____ Information shown
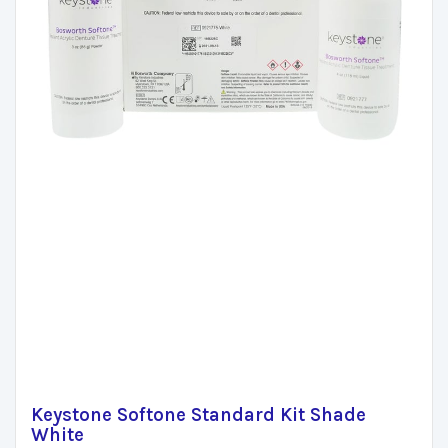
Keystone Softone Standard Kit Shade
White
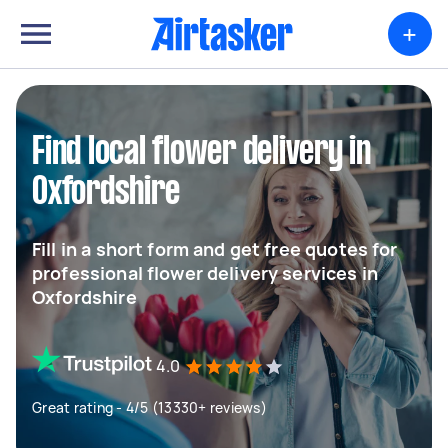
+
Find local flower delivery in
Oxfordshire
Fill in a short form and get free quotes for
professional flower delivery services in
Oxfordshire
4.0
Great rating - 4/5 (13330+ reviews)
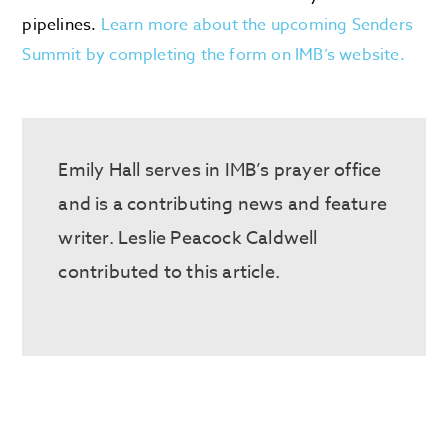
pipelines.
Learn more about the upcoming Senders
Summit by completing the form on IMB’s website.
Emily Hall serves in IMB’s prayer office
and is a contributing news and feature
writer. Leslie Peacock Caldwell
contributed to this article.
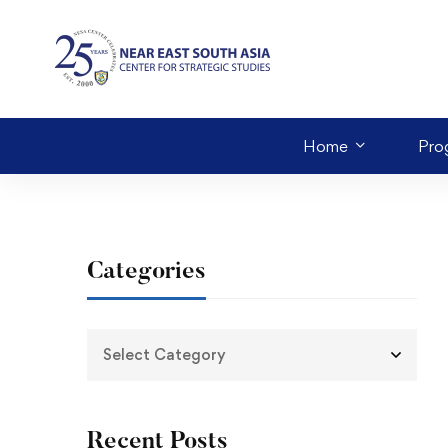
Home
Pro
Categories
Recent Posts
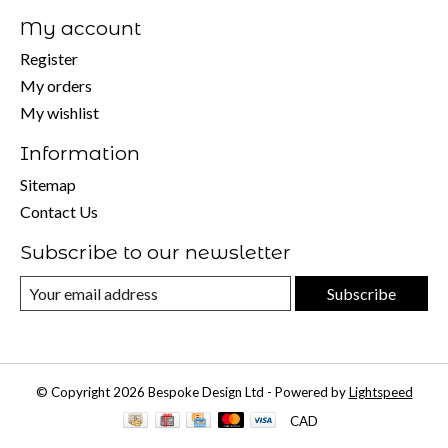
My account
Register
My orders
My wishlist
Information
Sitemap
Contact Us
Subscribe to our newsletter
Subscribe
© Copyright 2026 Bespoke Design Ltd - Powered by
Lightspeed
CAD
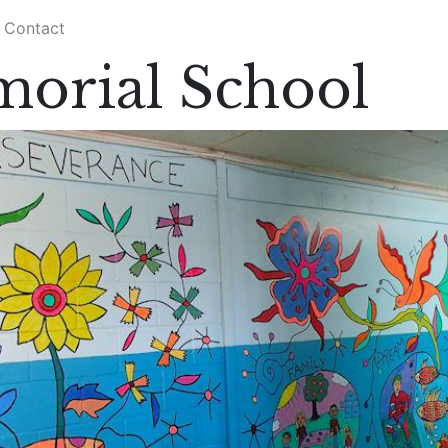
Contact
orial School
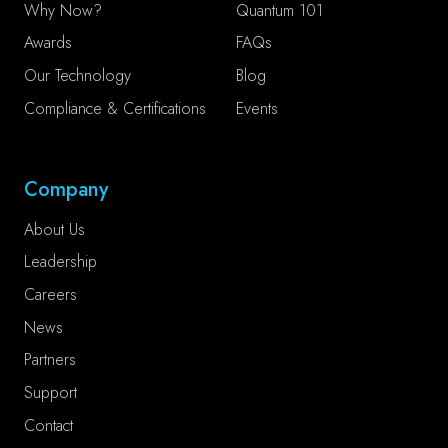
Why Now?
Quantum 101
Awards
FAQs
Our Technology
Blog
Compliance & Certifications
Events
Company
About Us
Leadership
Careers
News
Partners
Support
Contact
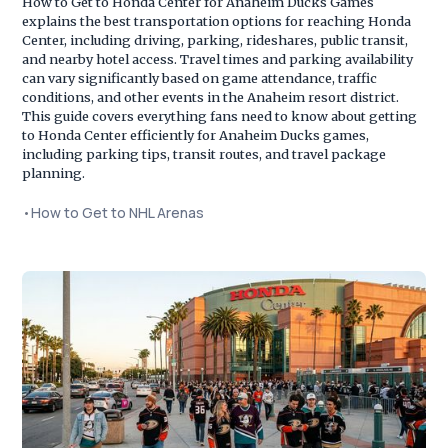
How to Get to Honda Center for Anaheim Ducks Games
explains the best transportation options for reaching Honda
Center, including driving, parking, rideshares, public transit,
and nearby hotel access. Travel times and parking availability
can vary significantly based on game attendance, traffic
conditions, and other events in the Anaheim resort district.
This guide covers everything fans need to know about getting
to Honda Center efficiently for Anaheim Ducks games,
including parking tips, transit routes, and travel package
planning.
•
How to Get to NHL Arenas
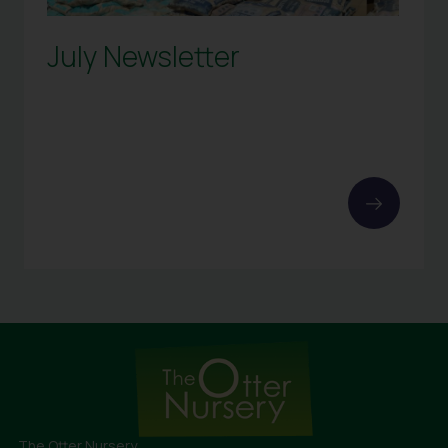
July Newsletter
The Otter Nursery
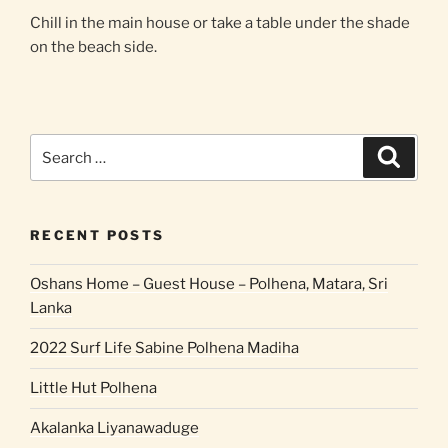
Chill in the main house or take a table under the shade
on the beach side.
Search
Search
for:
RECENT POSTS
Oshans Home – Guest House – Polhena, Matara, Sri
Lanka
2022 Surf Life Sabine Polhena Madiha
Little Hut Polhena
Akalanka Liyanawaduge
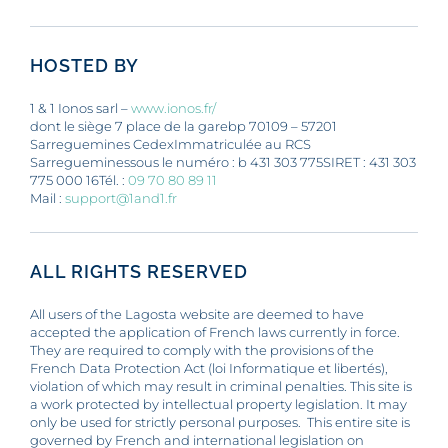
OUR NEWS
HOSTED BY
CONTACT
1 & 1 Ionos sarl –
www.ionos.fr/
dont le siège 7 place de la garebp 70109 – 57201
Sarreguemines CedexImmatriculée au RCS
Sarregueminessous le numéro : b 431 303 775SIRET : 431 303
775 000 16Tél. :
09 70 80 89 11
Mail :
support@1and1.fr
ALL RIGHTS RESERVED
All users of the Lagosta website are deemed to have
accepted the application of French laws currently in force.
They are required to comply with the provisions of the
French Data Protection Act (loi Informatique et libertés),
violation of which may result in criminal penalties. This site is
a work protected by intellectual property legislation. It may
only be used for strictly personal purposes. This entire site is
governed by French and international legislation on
________
**Action item**: Since the pictures are not part of the copy, please transcribe only the lines above from the one with "Akalanka Liyanawaduge" through the one with "accepted the application", exactly and with both ends.

**The answer**:
Akalanka Liyanawaduge
OUR NEWS
HOSTED BY
CONTACT
1 & 1 Ionos sarl –
www.ionos.fr/
dont le siège 7 place de la garebp 70109 – 57201
Sarreguemines CedexImmatriculée au RCS
Sarregueminessous le numéro : b 431 303 775SIRET : 431 303
775 000 16Tél. :
09 70 80 89 11
Mail :
support@1and1.fr
ALL RIGHTS RESERVED
All users of the Lagosta website are deemed to have
accepted the application of French laws currently in force.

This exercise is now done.